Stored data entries
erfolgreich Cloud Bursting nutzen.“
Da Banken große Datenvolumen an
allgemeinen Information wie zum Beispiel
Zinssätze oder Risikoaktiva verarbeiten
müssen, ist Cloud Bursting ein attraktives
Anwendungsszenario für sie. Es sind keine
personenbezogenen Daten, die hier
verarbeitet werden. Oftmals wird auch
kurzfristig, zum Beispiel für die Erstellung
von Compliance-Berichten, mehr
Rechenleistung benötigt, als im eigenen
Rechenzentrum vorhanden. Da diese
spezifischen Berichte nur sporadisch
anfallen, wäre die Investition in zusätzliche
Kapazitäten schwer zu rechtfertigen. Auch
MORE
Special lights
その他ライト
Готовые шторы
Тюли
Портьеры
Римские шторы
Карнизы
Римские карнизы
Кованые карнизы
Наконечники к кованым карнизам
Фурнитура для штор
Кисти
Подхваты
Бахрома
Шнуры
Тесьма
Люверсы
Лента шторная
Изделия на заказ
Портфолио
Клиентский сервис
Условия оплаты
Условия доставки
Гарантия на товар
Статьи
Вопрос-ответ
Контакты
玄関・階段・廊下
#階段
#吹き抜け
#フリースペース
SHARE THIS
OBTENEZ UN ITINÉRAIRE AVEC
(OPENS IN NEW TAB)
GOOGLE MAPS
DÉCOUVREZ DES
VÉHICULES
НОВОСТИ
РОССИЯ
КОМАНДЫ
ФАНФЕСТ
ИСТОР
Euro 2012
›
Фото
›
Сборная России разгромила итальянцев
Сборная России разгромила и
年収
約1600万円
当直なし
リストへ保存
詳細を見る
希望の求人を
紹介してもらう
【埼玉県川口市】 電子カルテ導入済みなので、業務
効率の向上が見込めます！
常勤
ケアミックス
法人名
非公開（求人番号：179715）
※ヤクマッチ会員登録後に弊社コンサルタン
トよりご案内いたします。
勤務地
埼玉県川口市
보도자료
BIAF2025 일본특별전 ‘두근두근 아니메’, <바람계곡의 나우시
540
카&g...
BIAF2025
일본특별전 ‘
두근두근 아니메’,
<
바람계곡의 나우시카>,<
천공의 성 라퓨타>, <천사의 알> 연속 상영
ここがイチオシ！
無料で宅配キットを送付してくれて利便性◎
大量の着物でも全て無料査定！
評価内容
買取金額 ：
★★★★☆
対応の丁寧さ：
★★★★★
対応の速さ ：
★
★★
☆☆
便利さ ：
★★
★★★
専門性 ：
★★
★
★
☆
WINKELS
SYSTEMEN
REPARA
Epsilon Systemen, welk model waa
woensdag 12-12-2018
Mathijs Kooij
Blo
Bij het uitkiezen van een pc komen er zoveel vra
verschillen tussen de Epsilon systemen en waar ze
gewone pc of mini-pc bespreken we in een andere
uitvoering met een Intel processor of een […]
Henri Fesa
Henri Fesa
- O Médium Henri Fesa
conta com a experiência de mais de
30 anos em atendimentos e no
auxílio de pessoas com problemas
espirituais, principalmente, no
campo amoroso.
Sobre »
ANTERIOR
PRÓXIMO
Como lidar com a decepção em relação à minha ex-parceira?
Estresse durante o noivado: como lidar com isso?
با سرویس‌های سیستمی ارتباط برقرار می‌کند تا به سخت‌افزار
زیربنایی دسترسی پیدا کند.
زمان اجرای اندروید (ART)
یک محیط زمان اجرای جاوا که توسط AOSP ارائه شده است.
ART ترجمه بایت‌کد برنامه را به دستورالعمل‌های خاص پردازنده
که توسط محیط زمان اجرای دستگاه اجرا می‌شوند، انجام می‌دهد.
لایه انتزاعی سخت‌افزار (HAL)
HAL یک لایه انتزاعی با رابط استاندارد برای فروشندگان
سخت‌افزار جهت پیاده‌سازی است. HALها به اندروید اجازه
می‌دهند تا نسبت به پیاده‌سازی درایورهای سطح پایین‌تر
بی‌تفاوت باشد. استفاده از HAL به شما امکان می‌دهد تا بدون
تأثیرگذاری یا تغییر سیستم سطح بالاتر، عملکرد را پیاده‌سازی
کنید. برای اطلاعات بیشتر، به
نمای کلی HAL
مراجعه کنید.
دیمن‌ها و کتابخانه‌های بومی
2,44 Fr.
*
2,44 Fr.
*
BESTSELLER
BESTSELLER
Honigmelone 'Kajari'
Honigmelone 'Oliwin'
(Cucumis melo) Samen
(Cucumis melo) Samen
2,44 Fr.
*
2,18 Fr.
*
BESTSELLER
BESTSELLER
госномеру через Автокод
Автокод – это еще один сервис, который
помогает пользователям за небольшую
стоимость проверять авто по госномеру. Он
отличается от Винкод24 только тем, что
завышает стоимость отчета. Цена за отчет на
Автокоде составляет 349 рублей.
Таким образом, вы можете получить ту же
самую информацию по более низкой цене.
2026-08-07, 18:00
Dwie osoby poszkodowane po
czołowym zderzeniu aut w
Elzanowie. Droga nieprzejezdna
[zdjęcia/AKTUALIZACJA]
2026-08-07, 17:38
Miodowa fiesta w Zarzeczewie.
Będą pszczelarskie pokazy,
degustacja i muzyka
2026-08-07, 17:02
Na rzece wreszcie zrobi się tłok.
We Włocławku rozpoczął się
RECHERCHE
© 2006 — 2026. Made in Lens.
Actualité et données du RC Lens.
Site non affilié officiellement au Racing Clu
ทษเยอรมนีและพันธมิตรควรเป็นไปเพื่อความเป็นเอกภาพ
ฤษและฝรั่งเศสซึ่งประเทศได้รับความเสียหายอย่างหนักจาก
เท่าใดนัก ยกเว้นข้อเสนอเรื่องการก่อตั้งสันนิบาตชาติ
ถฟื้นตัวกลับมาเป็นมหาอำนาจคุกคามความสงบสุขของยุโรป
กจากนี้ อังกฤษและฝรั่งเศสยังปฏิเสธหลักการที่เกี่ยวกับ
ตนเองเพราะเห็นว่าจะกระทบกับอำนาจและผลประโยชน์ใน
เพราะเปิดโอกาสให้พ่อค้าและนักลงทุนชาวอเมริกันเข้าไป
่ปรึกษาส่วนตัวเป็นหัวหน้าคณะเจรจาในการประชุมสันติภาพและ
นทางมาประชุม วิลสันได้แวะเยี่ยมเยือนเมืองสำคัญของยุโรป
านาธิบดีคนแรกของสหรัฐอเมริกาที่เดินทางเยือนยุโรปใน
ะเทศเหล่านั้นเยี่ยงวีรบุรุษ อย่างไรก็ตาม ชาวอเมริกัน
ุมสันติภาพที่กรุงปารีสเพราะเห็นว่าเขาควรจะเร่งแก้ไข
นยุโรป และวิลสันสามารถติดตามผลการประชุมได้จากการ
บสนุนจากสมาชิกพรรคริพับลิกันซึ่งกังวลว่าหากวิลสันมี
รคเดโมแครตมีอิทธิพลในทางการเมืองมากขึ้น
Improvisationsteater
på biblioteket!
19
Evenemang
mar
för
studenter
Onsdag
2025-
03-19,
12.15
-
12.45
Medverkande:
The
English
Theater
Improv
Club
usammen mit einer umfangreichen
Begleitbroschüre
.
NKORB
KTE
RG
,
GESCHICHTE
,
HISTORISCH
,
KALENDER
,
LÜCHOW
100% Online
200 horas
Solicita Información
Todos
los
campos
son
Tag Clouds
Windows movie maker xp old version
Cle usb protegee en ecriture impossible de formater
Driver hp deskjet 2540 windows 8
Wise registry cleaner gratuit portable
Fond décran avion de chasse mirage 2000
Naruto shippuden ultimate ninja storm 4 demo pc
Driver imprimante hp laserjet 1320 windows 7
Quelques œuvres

- **WHAT TO DO**:
Every line must be copied exactly as it stands above.

- **RESPONSE FOR THIS EXERCISE**:
erfolgreich Cloud Bursting nutzen.“
Da Banken große Datenvolumen an
allgemeinen Information wie zum Beispiel
Zinssätze oder Risikoaktiva verarbeiten
müssen, ist Cloud Bursting ein attraktives
Anwendungsszenario für sie. Es sind keine
personenbezogenen Daten, die hier
verarbeitet werden. Oftmals wird auch
kurzfristig, zum Beispiel für die Erstellung
von Compliance-Berichten, mehr
Rechenleistung benötigt, als im eigenen
Rechenzentrum vorhanden. Da diese
spezifischen Berichte nur sporadisch
anfallen, wäre die Investition in zusätzliche
Kapazitäten schwer zu rechtfertigen. Auch
MORE
Special lights
その他ライト
Готовые шторы
Тюли
Портьеры
Римские шторы
Карнизы
Римские карнизы
Кованые карнизы
Наконечники к кованым карнизам
Фурнитура для штор
Кисти
Подхваты
Бахрома
Шнуры
Тесьма
Люверсы
Лента шторная
Изделия на заказ
Портфолио
Клиентский сервис
Условия оплаты
Условия доставки
Гарантия на товар
Статьи
Вопрос-ответ
Контакты
玄関・階段・廊下
#階段
#吹き抜け
#フリースペース
SHARE THIS
OBTENEZ UN ITINÉRAIRE AVEC
(OPENS IN NEW TAB)
GOOGLE MAPS
DÉCOUVREZ DES
VÉHICULES
НОВОСТИ
РОССИЯ
КОМАНДЫ
ФАНФЕСТ
ИСТОР
Euro 2012
›
Фото
›
Сборная России разгромила итальянцев
Сборная России разгромила и
年収
約1600万円
当直なし
リストへ保存
詳細を見る
希望の求人を
紹介してもらう
【埼玉県川口市】 電子カルテ導入済みなので、業務
効率の向上が見込めます！
常勤
ケアミックス
法人名
非公開（求人番号：179715）
※ヤクマッチ会員登録後に弊社コンサルタン
トよりご案内いたします。
勤務地
埼玉県川口市
보도자료
BIAF2025 일본특별전 ‘두근두근 아니메’, <바람계곡의 나우시
540
카&g...
BIAF2025
일본특별전 ‘
두근두근 아니메’,
<
바람계곡의 나우시카>,<
천공의 성 라퓨타>, <천사의 알> 연속 상영
ここがイチオシ！
無料で宅配キットを送付してくれて利便性◎
大量の着物でも全て無料査定！
評価内容
買取金額 ：
★★★★☆
対応の丁寧さ：
★★★★★
対応の速さ ：
★
★★
☆☆
便利さ ：
★★
★★★
専門性 ：
★★
★
★
☆
WINKELS
SYSTEMEN
REPARA
Epsilon Systemen, welk model waa
woensdag 12-12-2018
Mathijs Kooij
Blo
Bij het uitkiezen van een pc komen er zoveel vra
verschillen tussen de Epsilon systemen en waar ze
gewone pc of mini-pc bespreken we in een andere
uitvoering met een Intel processor of een […]
Henri Fesa
Henri Fesa
- O Médium Henri Fesa
conta com a experiência de mais de
30 anos em atendimentos e no
auxílio de pessoas com problemas
espirituais, principalmente, no
campo amoroso.
Sobre »
ANTERIOR
PRÓXIMO
Como lidar com a decepção em relação à minha ex-parceira?
Estresse durante o noivado: como lidar com isso?
با سرویس‌های سیستمی ارتباط برقرار می‌کند تا به سخت‌افزار
زیربنایی دسترسی پیدا کند.
زمان اجرای اندروید (ART)
یک محیط زمان اجرای جاوا که توسط AOSP ارائه شده است.
ART ترجمه بایت‌کد برنامه را به دستورالعمل‌های خاص پردازنده
که توسط محیط زمان اجرای دستگاه اجرا می‌شوند، انجام می‌دهد.
لایه انتزاعی سخت‌افزار (HAL)
HAL یک لایه انتزاعی با رابط استاندارد برای فروشندگان
سخت‌افزار جهت پیاده‌سازی است. HALها به اندروید اجازه
می‌دهند تا نسبت به پیاده‌سازی درایورهای سطح پایین‌تر
بی‌تفاوت باشد. استفاده از HAL به شما امکان می‌دهد تا بدون
تأثیرگذاری یا تغییر سیستم سطح بالاتر، عملکرد را پیاده‌سازی
کنید. برای اطلاعات بیشتر، به
نمای کلی HAL
مراجعه کنید.
دیمن‌ها و کتابخانه‌های بومی
2,44 Fr.
*
2,44 Fr.
*
BESTSELLER
BESTSELLER
Honigmelone 'Kajari'
Honigmelone 'Oliwin'
(Cucumis melo) Samen
(Cucumis melo) Samen
2,44 Fr.
*
2,18 Fr.
*
BESTSELLER
BESTSELLER
госномеру через Автокод
Автокод – это еще один сервис, который
помогает пользователям за небольшую
стоимость проверять авто по госномеру. Он
отличается от Винкод24 только тем, что
завышает стоимость отчета. Цена за отчет на
Автокоде составляет 349 рублей.
Таким образом, вы можете получить ту же
самую информацию по более низкой цене.
2026-08-07, 18:00
Dwie osoby poszkodowane po
czołowym zderzeniu aut w
Elzanowie. Droga nieprzejezdna
[zdjęcia/AKTUALIZACJA]
2026-08-07, 17:38
Miodowa fiesta w Zarzeczewie.
Będą pszczelarskie pokazy,
degustacja i muzyka
2026-08-07, 17:02
Na rzece wreszcie zrobi się tłok.
We Włocławku rozpoczął się
RECHERCHE
© 2006 — 2026. Made in Lens.
Actualité et données du RC Lens.
Site non affilié officiellement au Racing Clu
ทษเยอรมนีและพันธมิตรควรเป็นไปเพื่อความเป็นเอกภาพ
ฤษและฝรั่งเศสซึ่งประเทศได้รับความเสียหายอย่างหนักจาก
เท่าใดนัก ยกเว้นข้อเสนอเรื่องการก่อตั้งสันนิบาตชาติ
ถฟื้นตัวกลับมาเป็นมหาอำนาจคุกคามความสงบสุขของยุโรป
กจากนี้ อังกฤษและฝรั่งเศสยังปฏิเสธหลักการที่เกี่ยวกับ
ตนเองเพราะเห็นว่าจะกระทบกับอำนาจและผลประโยชน์ใน
เพราะเปิดโอกาสให้พ่อค้าและนักลงทุนชาวอเมริกันเข้าไป
่ปรึกษาส่วนตัวเป็นหัวหน้าคณะเจรจาในการประชุมสันติภาพและ
นทางมาประชุม วิลสันได้แวะเยี่ยมเยือนเมืองสำคัญของยุโรป
านาธิบดีคนแรกของสหรัฐอเมริกาที่เดินทางเยือนยุโรปใน
ะเทศเหล่านั้นเยี่ยงวีรบุรุษ อย่างไรก็ตาม ชาวอเมริกัน
ุมสันติภาพที่กรุงปารีสเพราะเห็นว่าเขาควรจะเร่งแก้ไข
นยุโรป และวิลสันสามารถติดตามผลการประชุมได้จากการ
บสนุนจากสมาชิกพรรคริพับลิกันซึ่งกังวลว่าหากวิลสันมี
รคเดโมแครตมีอิทธิพลในทางการเมืองมากขึ้น
Improvisationsteater
på biblioteket!
19
Evenemang
mar
för
studenter
Onsdag
2025-
03-19,
12.15
-
12.45
Medverkande:
The
English
Theater
Improv
Club
usammen mit einer umfangreichen
Begleitbroschüre
.
NKORB
KTE
RG
,
GESCHICHTE
,
HISTORISCH
,
KALENDER
,
LÜCHOW
100% Online
200 horas
Solicita Información
Todos
los
campos
son
Tag Clouds
Windows movie maker xp old version
Cle usb protegee en ecriture impossible de formater
Driver hp deskjet 2540 windows 8
Wise registry cleaner gratuit portable
Fond décran avion de chasse mirage 2000
Naruto shippuden ultimate ninja storm 4 demo pc
Driver imprimante hp laserjet 1320 windows 7
Quelques œuvres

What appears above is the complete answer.